=== TEXTO DA PÁGINA ===
É importante adicionar, no entanto, que, ao se acompanhar, através da Correspondência, o processo de construção e abandono do Projeto, fica evidente que lhe custou enorme trabalho físico e intelectual, além de muito desgaste emocional, chegar ao ponto de abrir mão do cientificidade que o fisicalismo oferecia.

Jones descreve que o grupo de cientistas no qual Brücke era um dos expoentes acreditava que nos organismos só havia forças físico-químicas comuns, e que apenas o método físico- matemático poderia explicá-las. Isto pressupunha “forças químico-físicas inerentes à matéria, redutíveis à força de atração e repulsão”. (JONES, 1989 p.53).

Os fenômenos do mundo físico atingem os organismos com sua força; e são absorvidos ou expelidos de acordo com o princípio de conservação de energia. Nos seus escritos, Brücke esclarece que estas forças interagem entre si, ou se combinam, ou se inibem, ou se conciliam. “Somente as energias físicas causam efeitos – de alguma forma” (JONES, 1989, p.54).

O positivismo médico divulgado pelo fisiologista era materialista: “[...] todos os fenômenos naturais, sustentava Brücke, são fenômenos do movimento” (GAY, 1989, p.49). Não há lugar para misticismo ou religiosidade ou qualquer espiritualismo nesta racionalidade:

A emancipação desta influência consistiu não em renunciar aos princípios, mas em se tornar capaz de aplicá-los empiricamente aos fenômenos mentais, prescindindo de qualquer base anatômica. Isto lhe custou uma dura luta, mas seu verdadeiro gênio consistiu sempre em emergir com êxito de duras lutas. (JONES, 1989, p.57)
===
TAREFAS:
a – No texto sobre Brücke, todos os fenômenos naturais são fenômenos de quê?
b – Transcreva do texto sobre Brücke, sem nenhuma alteração, o trecho que vai de "O positivismo médico" até "(JONES, 1989, p.57)".
=== INFORMAÇÕES FORNECIDAS ===
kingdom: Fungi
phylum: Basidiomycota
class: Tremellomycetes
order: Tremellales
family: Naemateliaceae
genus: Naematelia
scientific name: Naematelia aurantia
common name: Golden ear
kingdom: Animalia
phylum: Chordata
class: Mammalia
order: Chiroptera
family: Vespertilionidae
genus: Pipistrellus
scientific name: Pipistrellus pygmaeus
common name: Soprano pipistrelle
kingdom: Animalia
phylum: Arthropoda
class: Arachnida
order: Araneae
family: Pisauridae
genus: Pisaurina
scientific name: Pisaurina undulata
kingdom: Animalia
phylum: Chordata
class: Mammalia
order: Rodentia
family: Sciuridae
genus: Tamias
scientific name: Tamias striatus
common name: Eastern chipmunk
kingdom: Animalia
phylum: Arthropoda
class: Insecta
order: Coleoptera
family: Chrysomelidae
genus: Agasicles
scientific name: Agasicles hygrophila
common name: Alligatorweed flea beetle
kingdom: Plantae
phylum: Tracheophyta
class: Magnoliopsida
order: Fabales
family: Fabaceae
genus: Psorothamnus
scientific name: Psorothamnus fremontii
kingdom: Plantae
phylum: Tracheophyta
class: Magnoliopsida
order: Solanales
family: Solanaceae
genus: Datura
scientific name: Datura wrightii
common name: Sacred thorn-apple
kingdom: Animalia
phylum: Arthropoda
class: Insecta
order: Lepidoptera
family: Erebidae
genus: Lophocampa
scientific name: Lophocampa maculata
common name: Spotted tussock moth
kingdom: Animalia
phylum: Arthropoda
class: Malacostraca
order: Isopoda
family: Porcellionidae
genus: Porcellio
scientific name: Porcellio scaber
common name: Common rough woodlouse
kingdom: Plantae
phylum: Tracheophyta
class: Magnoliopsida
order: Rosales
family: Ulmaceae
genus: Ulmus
===
EXERCÍCIO RESOLVIDO:
a – São fenômenos do movimento.

b –
O positivismo médico divulgado pelo fisiologista era materialista: “[...] todos os fenômenos naturais, sustentava Brücke, são fenômenos do movimento” (GAY, 1989, p.49). Não há lugar para misticismo ou religiosidade ou qualquer espiritualismo nesta racionalidade:

A emancipação desta influência consistiu não em renunciar aos princípios, mas em se tornar capaz de aplicá-los empiricamente aos fenômenos mentais, prescindindo de qualquer base anatômica. Isto lhe custou uma dura luta, mas seu verdadeiro gênio consistiu sempre em emergir com êxito de duras lutas. (JONES, 1989, p.57)